The documentary shows how Pornhub prioritizing an unending stream of content, over requests by victims of revenge porn and sex abuse to take down videos of their assaults, led to increased scrutiny.

An anti-Pornhub Twitter campaign by activist Laila Mickelwait would dovetail with the December 2020 publication of a well-researched, highly critical article by The New York Times columnist Nicholas Kristof. The National Center on Sexual Exploitation (NCOSE) levied accusations of sex trafficking. In a matter of days, credit card companies began to pull their support in processing payments. Pornhub quickly changed its policies to ban unverified uploads and also disabled more than 10 million videos.

Money Shot boasts a deep roster of intelligent interviewees, including journalists like Kristof and Martin Patriquin, lawyers Dani Pinter and Michael Bowe, performers Cherie DeVille, Wolf Hudson, Gwen Adora, Asa Akira, and many more.

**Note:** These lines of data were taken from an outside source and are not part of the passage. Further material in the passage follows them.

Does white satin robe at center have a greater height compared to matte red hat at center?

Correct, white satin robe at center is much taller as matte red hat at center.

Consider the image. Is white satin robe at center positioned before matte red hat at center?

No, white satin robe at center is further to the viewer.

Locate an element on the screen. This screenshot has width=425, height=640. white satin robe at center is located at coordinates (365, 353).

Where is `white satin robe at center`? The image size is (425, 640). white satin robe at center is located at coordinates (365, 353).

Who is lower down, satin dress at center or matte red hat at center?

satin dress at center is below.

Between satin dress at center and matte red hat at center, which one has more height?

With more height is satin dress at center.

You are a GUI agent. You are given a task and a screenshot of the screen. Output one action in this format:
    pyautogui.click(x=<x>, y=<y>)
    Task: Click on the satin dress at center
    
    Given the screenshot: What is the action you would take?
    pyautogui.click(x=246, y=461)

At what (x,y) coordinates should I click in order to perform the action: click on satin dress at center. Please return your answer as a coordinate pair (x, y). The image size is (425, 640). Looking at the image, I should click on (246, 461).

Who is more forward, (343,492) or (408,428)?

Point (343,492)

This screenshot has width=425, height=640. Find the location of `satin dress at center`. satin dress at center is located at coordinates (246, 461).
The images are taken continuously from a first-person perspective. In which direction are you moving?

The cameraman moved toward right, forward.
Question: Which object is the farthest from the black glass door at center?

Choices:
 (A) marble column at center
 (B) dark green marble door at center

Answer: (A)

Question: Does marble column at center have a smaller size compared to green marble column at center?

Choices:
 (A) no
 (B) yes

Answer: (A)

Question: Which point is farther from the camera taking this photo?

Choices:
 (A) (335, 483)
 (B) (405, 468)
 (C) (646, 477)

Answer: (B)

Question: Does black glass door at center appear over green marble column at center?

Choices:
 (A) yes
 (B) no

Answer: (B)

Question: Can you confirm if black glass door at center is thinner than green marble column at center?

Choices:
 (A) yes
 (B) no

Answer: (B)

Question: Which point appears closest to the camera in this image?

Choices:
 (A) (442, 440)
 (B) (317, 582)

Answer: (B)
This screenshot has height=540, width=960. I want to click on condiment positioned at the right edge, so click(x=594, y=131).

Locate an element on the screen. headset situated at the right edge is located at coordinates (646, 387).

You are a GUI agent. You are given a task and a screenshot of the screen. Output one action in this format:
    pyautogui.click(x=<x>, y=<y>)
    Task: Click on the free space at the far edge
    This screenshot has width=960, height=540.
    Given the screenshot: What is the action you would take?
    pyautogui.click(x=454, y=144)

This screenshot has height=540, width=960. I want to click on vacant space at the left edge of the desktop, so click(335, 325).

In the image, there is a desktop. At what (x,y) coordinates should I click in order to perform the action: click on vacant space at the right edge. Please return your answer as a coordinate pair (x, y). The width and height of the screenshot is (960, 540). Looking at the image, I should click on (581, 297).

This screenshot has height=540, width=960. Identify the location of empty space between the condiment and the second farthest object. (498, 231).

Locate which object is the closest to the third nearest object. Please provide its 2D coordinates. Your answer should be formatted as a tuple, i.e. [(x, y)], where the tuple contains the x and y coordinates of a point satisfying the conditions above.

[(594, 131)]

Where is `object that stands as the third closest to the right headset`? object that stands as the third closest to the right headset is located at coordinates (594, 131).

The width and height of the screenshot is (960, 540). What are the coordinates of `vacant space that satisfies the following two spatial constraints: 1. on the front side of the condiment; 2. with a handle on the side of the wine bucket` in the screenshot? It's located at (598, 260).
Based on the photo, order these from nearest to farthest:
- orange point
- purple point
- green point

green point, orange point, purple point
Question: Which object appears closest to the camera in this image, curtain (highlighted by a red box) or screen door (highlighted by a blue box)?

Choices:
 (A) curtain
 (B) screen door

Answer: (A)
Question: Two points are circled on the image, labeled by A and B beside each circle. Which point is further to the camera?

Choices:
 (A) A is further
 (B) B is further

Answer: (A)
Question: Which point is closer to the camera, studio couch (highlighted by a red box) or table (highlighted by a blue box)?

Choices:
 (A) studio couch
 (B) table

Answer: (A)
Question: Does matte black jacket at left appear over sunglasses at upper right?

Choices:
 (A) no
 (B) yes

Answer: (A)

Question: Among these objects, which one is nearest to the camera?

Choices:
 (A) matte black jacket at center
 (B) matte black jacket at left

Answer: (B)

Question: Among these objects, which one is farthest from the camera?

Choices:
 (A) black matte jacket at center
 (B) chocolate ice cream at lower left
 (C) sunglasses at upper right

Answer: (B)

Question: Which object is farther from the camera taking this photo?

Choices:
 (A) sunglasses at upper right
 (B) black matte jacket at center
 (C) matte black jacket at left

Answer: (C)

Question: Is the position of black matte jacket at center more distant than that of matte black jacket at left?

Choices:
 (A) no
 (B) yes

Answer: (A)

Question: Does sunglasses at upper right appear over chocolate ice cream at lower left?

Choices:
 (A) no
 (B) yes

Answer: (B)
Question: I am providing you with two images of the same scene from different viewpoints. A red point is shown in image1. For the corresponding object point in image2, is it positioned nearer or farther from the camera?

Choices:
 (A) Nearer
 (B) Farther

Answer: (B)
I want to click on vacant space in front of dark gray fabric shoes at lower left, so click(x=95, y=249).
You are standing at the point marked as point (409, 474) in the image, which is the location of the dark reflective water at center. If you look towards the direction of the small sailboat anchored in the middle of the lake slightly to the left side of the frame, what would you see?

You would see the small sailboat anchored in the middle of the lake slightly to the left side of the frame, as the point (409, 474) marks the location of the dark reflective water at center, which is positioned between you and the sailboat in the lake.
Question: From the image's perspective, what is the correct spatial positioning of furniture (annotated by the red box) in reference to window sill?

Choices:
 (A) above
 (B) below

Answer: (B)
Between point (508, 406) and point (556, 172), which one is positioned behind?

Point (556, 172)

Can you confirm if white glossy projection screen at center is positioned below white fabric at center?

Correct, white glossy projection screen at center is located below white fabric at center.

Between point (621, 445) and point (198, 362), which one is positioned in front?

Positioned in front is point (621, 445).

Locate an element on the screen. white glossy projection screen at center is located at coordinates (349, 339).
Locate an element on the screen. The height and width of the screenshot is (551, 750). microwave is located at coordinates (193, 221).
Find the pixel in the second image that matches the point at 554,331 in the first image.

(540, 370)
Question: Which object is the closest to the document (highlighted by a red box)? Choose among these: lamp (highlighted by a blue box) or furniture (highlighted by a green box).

The three indisputable standouts, though, are Noelle Perdue, a scriptwriter who worked for MindGeek for three years; Mike Stabile, an adult industry advocate; and Siri Dahl, who works both as a for-hire performer and independent content creator. Incredibly articulate, this trio can frame and contextualize the debate over Pornhub in a way that rightly highlights those who would willfully conflate sex trafficking and sexual exploitation with consensual pornography and the adult entertainment industry more broadly.

Hillinger missteps here and there. She over-relies a lot of screen-captured tweets to illustrate points and accompanies each of them with a gimmicky sound effect that becomes irksome.

But she credibly sketches out a complicated issue. In particular, she does a good job of unpacking FOSTA-SESTA legislation, two separate Congressional bills that roll back portions of section 230 of the 20-year-old Communications Decency Act, which protects online publishers from things their users say or do on their websites. While aimed at targeting online sex trafficking, the laws are purposefully written in a manner so vague as to also effectively de-platform adult performers and sex workers across the internet.

As it winds its way to a conclusion, Money Shot reveals the contours of a broader mystery — or at least social drama. In the spring of 2021, after his address becomes public knowledge, the aforementioned Antoon’s mansion burns down in a case of suspected (and presently unsolved) arson. Other figures are revealed to be less lily-white survivor advocacy groups than organizations with considerable ulterior motives. NCOSE is the rebranded conservative religious group Morality in Media, while Mickelwait is a former director of abolition at Exodus Cry, an anti-pornography organization founded by a firebrand evangelical preacher also opposed to abortion rights and same-sex marriage.

Thus, in its own way, and for all its salacious trappings, Money Shot actually reveals itself to be a movie not just about a pornographic website, but about the essentiality of content moderation and verified online identities more broadly. Most common-sense people would take the position that companies should not be free to indulge in a hands-off, totally amoral strand of capitalism that has inarguably abhorrent and largely predictable consequences.

The devil, of course, is in the details.